- _Task brief_
Reproduce verbatim the lines from the one containing "نتائج الاستثمار" through the one containing "نعيش في ظلام", including both of those lines. Leave the picture markers out of your copy.

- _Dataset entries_
___

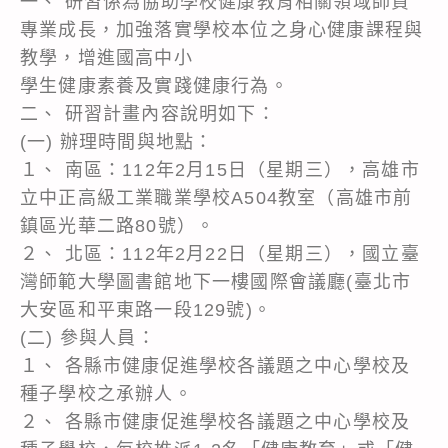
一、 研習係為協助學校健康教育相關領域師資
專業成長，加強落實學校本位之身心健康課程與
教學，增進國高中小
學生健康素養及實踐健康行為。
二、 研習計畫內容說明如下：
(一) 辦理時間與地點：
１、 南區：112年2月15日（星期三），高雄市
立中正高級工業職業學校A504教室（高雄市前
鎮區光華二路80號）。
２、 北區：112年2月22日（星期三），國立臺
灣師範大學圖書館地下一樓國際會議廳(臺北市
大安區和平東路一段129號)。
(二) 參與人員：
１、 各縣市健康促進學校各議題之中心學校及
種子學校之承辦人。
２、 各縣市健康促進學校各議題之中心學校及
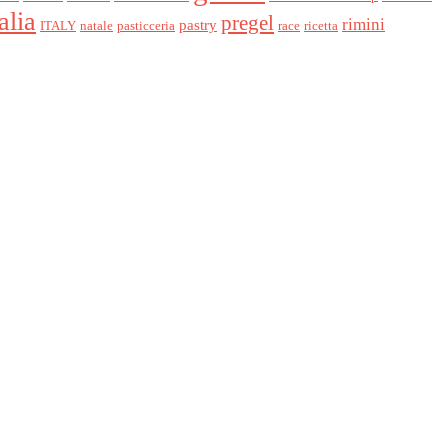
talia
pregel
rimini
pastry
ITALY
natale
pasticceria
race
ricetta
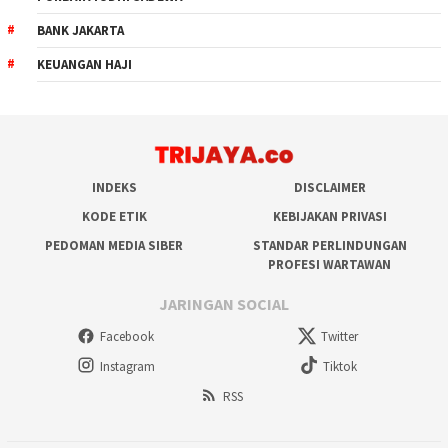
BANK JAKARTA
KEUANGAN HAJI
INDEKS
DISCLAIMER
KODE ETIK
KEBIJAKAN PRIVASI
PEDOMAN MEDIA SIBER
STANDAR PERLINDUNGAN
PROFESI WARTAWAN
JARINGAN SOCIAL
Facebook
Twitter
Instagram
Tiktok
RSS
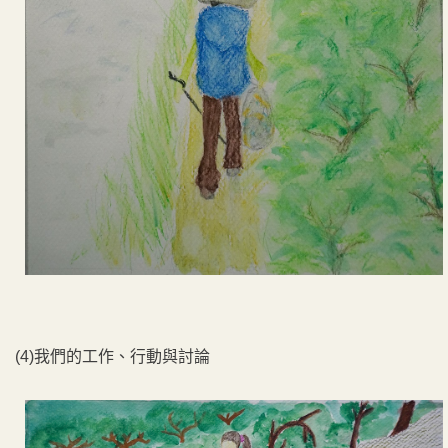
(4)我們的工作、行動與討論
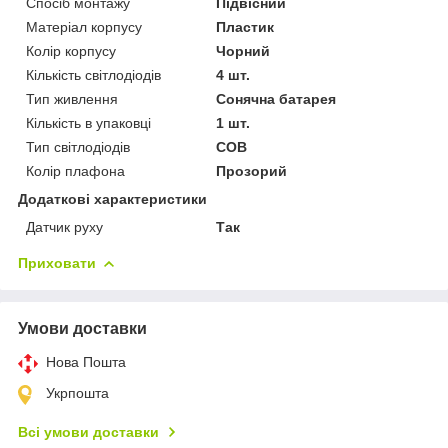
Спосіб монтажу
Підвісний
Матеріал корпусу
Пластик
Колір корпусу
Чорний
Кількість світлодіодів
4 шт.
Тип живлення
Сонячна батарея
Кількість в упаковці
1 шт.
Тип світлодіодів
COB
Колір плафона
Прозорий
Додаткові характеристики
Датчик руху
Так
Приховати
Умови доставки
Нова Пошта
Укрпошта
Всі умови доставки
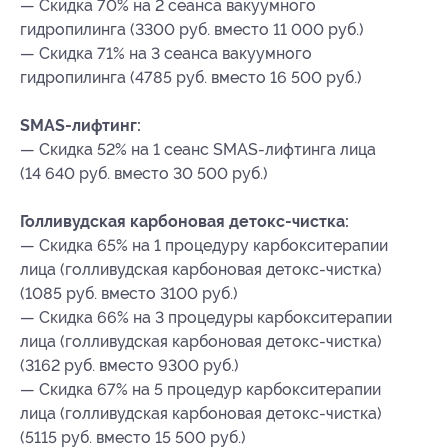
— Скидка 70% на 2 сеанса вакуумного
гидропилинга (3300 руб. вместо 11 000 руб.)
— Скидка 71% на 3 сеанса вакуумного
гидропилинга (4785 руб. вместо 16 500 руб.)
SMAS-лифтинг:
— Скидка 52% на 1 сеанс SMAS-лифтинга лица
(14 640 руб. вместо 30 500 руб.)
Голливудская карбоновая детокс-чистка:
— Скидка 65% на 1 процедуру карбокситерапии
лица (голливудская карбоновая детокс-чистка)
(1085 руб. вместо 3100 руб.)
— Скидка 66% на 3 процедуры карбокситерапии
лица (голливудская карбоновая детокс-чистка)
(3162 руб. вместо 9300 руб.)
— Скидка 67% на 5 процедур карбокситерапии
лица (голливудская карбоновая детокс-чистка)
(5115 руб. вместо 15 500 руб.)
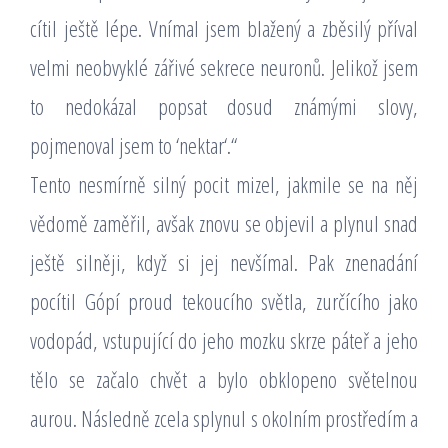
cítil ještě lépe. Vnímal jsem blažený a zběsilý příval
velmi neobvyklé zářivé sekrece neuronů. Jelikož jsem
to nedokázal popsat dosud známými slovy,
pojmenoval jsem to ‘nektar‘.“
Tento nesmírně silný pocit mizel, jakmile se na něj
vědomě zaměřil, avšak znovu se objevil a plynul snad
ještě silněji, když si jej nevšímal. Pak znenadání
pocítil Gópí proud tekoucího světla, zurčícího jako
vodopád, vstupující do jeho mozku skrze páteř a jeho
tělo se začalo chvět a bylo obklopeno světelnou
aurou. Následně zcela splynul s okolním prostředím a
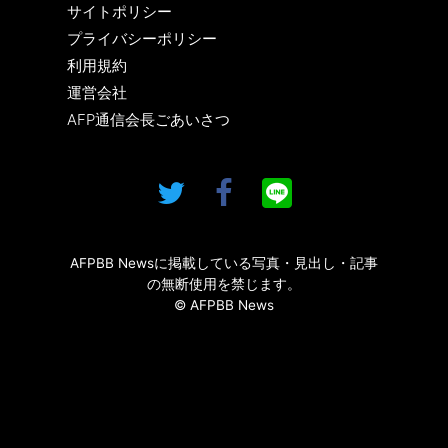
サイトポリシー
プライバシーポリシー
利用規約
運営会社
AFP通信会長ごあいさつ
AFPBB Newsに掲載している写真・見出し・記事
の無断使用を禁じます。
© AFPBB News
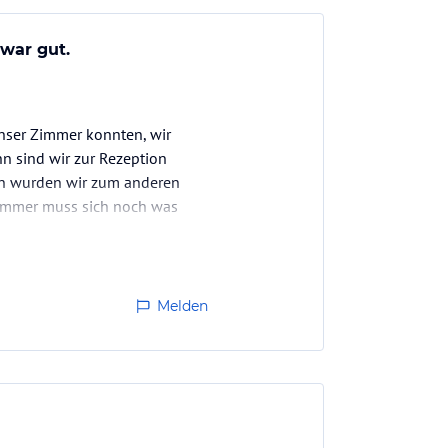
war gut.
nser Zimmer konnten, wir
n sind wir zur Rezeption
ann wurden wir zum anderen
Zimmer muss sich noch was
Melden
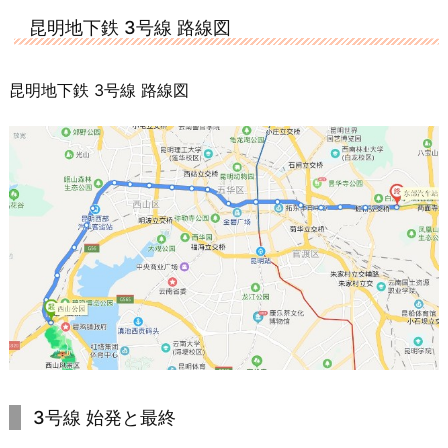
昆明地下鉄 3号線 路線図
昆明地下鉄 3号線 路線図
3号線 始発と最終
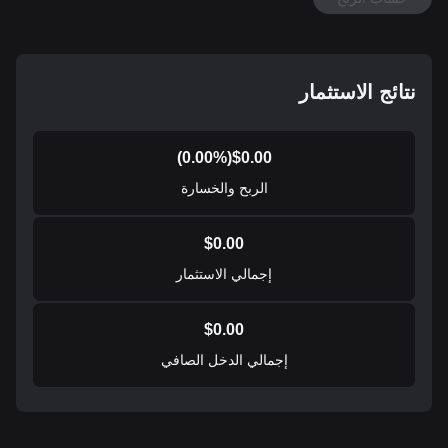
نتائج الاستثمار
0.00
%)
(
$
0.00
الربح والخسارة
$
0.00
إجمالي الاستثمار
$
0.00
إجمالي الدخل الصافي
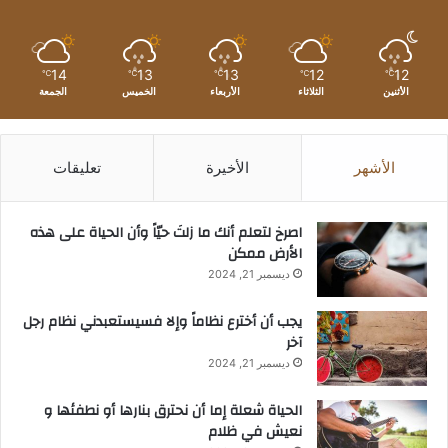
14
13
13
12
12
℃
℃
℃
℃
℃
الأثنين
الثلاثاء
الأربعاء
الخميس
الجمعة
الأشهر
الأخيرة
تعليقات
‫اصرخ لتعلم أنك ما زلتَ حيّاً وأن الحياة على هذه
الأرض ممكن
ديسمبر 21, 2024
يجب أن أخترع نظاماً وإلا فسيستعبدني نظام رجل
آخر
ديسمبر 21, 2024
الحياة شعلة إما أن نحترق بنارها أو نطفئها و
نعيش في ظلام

___

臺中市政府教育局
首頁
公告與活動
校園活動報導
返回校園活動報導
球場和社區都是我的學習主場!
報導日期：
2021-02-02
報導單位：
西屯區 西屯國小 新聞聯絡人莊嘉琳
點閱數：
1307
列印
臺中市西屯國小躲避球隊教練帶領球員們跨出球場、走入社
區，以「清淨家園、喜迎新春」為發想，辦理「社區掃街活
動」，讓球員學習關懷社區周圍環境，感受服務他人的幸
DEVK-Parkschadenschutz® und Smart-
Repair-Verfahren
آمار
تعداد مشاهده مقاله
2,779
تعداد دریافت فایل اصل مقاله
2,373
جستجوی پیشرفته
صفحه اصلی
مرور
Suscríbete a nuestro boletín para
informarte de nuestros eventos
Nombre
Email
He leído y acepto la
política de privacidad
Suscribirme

___

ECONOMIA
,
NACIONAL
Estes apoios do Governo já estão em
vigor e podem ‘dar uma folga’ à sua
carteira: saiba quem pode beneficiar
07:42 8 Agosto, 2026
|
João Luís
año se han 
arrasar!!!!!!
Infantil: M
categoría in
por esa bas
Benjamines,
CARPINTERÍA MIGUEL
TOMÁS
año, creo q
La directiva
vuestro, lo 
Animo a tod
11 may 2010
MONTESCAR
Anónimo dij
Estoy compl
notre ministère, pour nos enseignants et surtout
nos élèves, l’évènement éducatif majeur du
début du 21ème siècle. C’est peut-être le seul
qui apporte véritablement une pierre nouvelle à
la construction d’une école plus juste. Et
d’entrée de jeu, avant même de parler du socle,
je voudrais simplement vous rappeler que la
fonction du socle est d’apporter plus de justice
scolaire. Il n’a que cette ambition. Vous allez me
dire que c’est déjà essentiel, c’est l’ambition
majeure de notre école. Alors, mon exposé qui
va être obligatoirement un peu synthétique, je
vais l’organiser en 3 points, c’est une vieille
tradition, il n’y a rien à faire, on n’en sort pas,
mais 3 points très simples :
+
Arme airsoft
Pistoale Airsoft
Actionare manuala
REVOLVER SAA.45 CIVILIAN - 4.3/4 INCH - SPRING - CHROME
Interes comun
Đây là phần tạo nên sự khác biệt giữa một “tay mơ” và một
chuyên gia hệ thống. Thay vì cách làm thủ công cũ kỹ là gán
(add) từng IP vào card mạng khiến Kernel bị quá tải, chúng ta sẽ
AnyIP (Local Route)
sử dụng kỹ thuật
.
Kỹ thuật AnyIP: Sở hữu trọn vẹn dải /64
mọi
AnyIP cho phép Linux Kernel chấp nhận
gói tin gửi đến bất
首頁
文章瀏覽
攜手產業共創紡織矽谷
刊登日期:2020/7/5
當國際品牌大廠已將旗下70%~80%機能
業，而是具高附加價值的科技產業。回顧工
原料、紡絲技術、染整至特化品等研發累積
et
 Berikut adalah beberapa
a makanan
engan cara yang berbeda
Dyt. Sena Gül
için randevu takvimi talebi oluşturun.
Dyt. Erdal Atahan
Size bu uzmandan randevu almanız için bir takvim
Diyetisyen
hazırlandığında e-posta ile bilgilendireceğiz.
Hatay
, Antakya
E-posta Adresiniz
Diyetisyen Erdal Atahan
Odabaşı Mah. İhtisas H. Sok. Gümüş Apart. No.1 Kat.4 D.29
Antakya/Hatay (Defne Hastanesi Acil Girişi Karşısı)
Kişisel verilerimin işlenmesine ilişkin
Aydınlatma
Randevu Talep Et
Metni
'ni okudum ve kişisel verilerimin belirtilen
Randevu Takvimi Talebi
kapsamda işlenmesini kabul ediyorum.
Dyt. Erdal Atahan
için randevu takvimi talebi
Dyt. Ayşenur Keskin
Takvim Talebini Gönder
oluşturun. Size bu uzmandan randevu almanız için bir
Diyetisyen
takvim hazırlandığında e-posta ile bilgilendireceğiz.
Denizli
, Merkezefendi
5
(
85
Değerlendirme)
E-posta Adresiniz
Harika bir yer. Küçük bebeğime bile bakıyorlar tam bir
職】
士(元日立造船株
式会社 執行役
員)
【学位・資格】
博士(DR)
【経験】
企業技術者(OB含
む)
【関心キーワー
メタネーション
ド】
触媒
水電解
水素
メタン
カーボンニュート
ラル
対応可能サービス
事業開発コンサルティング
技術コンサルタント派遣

___

- _Exercise response_
نتائج الاستثمار
0.00
%)
(
$
0.00
الربح والخسارة
$
0.00
إجمالي الاستثمار
$
0.00
إجمالي الدخل الصافي
14
13
13
12
12
℃
℃
℃
℃
℃
الأثنين
الثلاثاء
الأربعاء
الخميس
الجمعة
الأشهر
الأخيرة
تعليقات
‫اصرخ لتعلم أنك ما زلتَ حيّاً وأن الحياة على هذه
الأرض ممكن
ديسمبر 21, 2024
يجب أن أخترع نظاماً وإلا فسيستعبدني نظام رجل
آخر
ديسمبر 21, 2024
الحياة شعلة إما أن نحترق بنارها أو نطفئها و
نعيش في ظلام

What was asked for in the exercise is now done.